## Task objective
Only the pictures are to be left out; please reproduce everything else in the data exactly.

## Data provided
+ + +

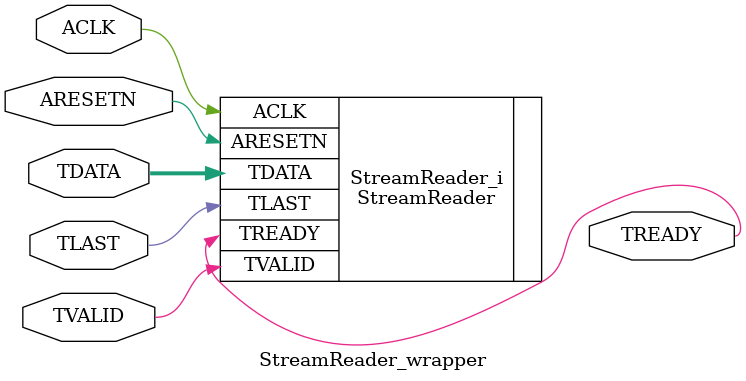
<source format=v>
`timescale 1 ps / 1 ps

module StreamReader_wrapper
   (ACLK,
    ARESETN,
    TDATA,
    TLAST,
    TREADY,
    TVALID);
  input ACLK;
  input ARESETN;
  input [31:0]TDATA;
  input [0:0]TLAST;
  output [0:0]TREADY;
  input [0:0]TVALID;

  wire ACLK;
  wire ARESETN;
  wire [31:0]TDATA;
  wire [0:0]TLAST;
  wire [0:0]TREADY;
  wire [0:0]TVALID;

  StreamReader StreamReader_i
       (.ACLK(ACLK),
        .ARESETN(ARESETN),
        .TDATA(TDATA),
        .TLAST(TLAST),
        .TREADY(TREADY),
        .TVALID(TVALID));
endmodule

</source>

+ + +

## Answer space
<source format=v>
`timescale 1 ps / 1 ps

module StreamReader_wrapper
   (ACLK,
    ARESETN,
    TDATA,
    TLAST,
    TREADY,
    TVALID);
  input ACLK;
  input ARESETN;
  input [31:0]TDATA;
  input [0:0]TLAST;
  output [0:0]TREADY;
  input [0:0]TVALID;

  wire ACLK;
  wire ARESETN;
  wire [31:0]TDATA;
  wire [0:0]TLAST;
  wire [0:0]TREADY;
  wire [0:0]TVALID;

  StreamReader StreamReader_i
       (.ACLK(ACLK),
        .ARESETN(ARESETN),
        .TDATA(TDATA),
        .TLAST(TLAST),
        .TREADY(TREADY),
        .TVALID(TVALID));
endmodule

</source>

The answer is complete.